*** Opening EXCERPT ***
The Brazil Current is a warm water current that flows south along the Brazilian south coast to the mouth of the Río de la Plata.

== Description ==
This current is caused by diversion of a portion of the Atlantic South Equatorial Current from where that current meets the South American continent. The Brazil Current begins at about 10–15˚S where the South Equatorial Current (SEC) splits near Cabo de São Roque, Brazil. The current reaches a depth of 700 m and the estimated transport at 12˚S is 2.5 Sv.

The transport increases as the current goes further south with 4 Sv at 15˚S. On the offshore side of the current an anticyclonic recirculation gyre at about 30˚S causes an increase of the Brazil Current’s transport. The estimated southward transport at 27˚S, 31˚S, 34˚S, and 36˚S are 11 Sv, 17 Sv, 22 Sv, and 41 Sv. The total transport can be from 70 to 80 Sv by 36˚S with half of it being in the recirculation gyre. The Brazil Current is a part of the South Atlantic subtropical gyre. The southern side of the gyre consists of the eastward-flowing South Atlantic Current (SAC). The eastern boundary is the Benguela Current System (BCS). The north side consists of the SEC, which flows west and then splits with the north water becoming the North Brazil Current (NBC). The southern-flowing waters become the Brazil Current, which makes up the western boundary. It is a western boundary current like the Gulf Stream, and is its southern counterpart; however, it is considerably shallower and weaker. It flows south from the equator to the west wind drift. It joins the Falkland Current (Malvinas Current) at the Argentine Sea, making it a temperate sea. The Brazil-Falkland Confluence is where the Brazil Current begins to separate from the coast at about 36˚S and is where the saltier subtropical water of the Brazil Current meets the fresher subantarctic water of the Falkland Current.
*** Closing EXCERPT ***
*** Opening EXERCISE DATA ***
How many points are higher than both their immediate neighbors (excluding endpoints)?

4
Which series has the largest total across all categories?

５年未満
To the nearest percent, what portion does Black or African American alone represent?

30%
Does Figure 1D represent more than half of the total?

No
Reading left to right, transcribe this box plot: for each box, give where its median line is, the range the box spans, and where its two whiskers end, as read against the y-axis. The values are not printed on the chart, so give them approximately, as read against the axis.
*** Closing EXERCISE DATA ***
WORK TO COMPLETE:
A. From the Brazil Current excerpt, list the currents or current systems that form the boundaries of the South Atlantic subtropical gyre, noting which side each one makes up.
B. Please carry the Brazil Current text forward from its final sentence.

TASK RESULTS:
A.
- South Atlantic Current (SAC): southern side
- Benguela Current System (BCS): eastern boundary
- South Equatorial Current (SEC): north side
- Brazil Current: western boundary

B.
The main transport of the current leaves the continental shelf at about 38˚S and the sea surface temperature at that latitude is estimated to be about 16–18˚C, although the latitude where the current separates from the coast has been thought to be farther north from July to September than from January to March. If the Falkland Current has low transport then the path of the Brazil Current is dominated by wind stress curl. However, if the Falkland Current transport is increased then the Brazil Current separates from the coast at the observed 38˚S latitude. The range of sea surface temperature and the salinity for the Brazil-Falkland Confluence is 7–18˚C and 33.6–36 psu. The Brazil Current region also contains six major water masses within the system: Upper Circumpolar Water (UCPW), Lower Circumpolar Water (LCPW), Central Water (CW), Antarctic Intermediate Water (AAIW), Antarctic Bottom Water (AABW), and North Atlantic Deep Water (NADW).